U.S. Sen. James Lankford, R-Oklahoma City, recently pointed out how Medicaid-expansion finances really work. If Oklahoma were to expand Medicaid, there would be a 90-10 federal-state cost split. Lankford noted Oklahoma expansion would require a “pretty significant increase” in federal spending, but the federal side would be funded via debt while state government would have to make real financial choices.
“The federal government has the great benefit of we just print more money,” Lankford said. “We don’t have to worry about having it balance. Oklahoma’s government has to figure out how they’re going to tax more, what they’re going to do less of, because they’ve got to balance at the end of it.”
As originally passed in 2010, the Affordable Care Act included numerous tax provisions that paid for the law — on paper. But many of those taxes have never taken effect, have since been repealed, or both.
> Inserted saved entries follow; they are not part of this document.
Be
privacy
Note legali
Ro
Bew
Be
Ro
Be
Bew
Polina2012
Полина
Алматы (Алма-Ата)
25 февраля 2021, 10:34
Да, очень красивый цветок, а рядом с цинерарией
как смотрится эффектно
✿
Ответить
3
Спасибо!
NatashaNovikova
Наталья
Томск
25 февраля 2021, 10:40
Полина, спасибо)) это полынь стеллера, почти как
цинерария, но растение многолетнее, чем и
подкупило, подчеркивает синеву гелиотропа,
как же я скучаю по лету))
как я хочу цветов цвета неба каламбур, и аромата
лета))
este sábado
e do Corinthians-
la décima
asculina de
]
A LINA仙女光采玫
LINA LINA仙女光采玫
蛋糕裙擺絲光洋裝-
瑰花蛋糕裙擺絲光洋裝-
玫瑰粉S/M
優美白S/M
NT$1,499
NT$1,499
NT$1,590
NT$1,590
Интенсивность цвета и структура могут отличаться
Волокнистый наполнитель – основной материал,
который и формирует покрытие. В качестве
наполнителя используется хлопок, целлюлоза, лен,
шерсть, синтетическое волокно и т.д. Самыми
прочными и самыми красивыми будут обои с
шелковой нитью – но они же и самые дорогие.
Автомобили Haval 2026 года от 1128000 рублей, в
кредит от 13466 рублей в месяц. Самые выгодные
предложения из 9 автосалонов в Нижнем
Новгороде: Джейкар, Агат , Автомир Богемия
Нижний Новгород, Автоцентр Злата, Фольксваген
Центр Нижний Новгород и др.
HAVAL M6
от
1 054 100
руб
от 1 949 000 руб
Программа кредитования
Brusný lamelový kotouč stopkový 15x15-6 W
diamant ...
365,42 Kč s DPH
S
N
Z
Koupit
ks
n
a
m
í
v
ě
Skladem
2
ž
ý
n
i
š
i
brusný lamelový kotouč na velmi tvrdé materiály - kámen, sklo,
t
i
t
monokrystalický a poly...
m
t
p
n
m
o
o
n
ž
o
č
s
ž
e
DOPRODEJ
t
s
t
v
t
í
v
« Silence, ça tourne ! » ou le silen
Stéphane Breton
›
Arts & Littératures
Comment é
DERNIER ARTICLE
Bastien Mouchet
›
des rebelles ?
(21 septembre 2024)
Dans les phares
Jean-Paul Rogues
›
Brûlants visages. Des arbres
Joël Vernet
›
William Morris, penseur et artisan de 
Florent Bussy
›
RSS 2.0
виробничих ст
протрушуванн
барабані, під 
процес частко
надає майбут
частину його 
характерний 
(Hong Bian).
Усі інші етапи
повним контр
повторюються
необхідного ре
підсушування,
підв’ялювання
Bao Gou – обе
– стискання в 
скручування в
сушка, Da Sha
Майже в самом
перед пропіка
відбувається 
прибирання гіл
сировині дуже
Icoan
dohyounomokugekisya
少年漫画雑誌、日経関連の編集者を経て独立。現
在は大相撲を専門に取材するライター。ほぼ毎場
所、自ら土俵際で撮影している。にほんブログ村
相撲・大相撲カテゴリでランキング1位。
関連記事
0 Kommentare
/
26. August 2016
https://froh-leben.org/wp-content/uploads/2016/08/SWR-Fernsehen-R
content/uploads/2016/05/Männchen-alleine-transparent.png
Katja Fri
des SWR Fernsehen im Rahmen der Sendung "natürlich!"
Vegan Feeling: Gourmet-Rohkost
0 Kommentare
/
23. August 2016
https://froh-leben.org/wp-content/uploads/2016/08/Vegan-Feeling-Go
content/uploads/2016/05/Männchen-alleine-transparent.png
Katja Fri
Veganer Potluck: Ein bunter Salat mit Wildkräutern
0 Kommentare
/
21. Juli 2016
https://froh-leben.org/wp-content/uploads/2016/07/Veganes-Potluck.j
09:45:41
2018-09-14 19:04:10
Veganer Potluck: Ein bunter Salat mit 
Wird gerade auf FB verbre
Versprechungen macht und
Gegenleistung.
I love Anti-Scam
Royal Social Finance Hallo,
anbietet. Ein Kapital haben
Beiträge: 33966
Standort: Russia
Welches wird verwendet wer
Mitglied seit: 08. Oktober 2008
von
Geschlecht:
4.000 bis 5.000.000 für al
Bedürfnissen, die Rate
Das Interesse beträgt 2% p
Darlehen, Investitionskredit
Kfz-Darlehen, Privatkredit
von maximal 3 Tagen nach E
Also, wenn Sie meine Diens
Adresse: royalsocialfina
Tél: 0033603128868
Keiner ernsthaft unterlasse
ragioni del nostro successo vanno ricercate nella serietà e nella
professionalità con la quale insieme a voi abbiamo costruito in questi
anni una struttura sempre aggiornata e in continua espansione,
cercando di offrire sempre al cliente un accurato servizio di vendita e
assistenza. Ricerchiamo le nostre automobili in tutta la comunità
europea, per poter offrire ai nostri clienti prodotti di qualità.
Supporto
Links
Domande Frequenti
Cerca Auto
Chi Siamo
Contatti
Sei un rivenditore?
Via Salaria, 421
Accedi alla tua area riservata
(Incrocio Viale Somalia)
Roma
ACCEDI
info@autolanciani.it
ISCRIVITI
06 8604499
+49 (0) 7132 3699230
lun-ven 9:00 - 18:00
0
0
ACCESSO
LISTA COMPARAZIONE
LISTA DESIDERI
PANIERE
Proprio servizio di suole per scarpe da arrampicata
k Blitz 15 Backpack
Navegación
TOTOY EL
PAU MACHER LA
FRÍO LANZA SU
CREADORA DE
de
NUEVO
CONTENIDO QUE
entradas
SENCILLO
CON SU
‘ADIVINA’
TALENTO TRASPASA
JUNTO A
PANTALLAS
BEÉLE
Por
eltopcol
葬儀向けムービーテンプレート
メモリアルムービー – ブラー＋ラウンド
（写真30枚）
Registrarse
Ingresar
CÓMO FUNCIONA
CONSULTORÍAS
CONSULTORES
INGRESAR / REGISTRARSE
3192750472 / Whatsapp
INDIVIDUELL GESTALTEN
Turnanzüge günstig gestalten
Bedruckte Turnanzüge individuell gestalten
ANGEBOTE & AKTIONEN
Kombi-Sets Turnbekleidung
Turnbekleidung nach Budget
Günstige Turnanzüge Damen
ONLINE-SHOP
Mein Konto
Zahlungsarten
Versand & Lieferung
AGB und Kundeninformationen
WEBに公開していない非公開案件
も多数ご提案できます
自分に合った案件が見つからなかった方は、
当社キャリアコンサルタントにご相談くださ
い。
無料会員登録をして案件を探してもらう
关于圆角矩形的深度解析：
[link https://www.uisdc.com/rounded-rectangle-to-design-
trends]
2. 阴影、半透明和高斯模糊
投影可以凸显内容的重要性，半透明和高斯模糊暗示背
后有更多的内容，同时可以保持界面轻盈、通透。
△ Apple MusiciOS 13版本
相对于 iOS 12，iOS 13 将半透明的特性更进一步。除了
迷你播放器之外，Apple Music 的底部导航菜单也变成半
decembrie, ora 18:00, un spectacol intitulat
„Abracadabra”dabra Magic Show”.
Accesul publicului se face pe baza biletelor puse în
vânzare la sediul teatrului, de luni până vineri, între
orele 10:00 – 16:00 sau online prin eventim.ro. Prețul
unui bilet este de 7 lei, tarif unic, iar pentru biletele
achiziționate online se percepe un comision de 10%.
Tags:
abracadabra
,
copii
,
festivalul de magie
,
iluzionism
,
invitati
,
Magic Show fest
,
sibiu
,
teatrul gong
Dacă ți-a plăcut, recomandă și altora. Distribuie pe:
To cite just one example, the Democratic-controlled U.S. House of Representatives voted in July to repeal the ACA’s “Cadillac tax,” which has not taken effect but will eventually impose financial penalties on those whose insurance plans are considered too lavish, including plans serving many states’ teachers.
Put simply, Obamacare was never truly “paid for” and today is substantially funded by increasing debt.
The U.S. government’s public debt is more than $22 trillion and on pace to hit $28.7 trillion by 2029. Medicaid expansion plays a significant role in that growth. At a recent meeting of the legislative Healthcare Working Group, Clay Farris, an official with the consulting firm Mostly Medicaid, pointed out that Medicaid’s nationwide spending totaled $7.2 trillion from 1966 to 2014, including both state and federal funding. The program is now projected to spend $5.5 trillion total from 2014 to 2022.
“We’re going to have spent almost as much in eight years as we did in the first 50 years,” Farris said.
Oklahoma’s decision to (so far) decline Medicaid expansion not only reduced welfare dependency in this state, but also reduced the debt burden handed down to our children.
Jonathan Small serves as president of the Oklahoma Council of Public Affairs (www.ocpathink.org).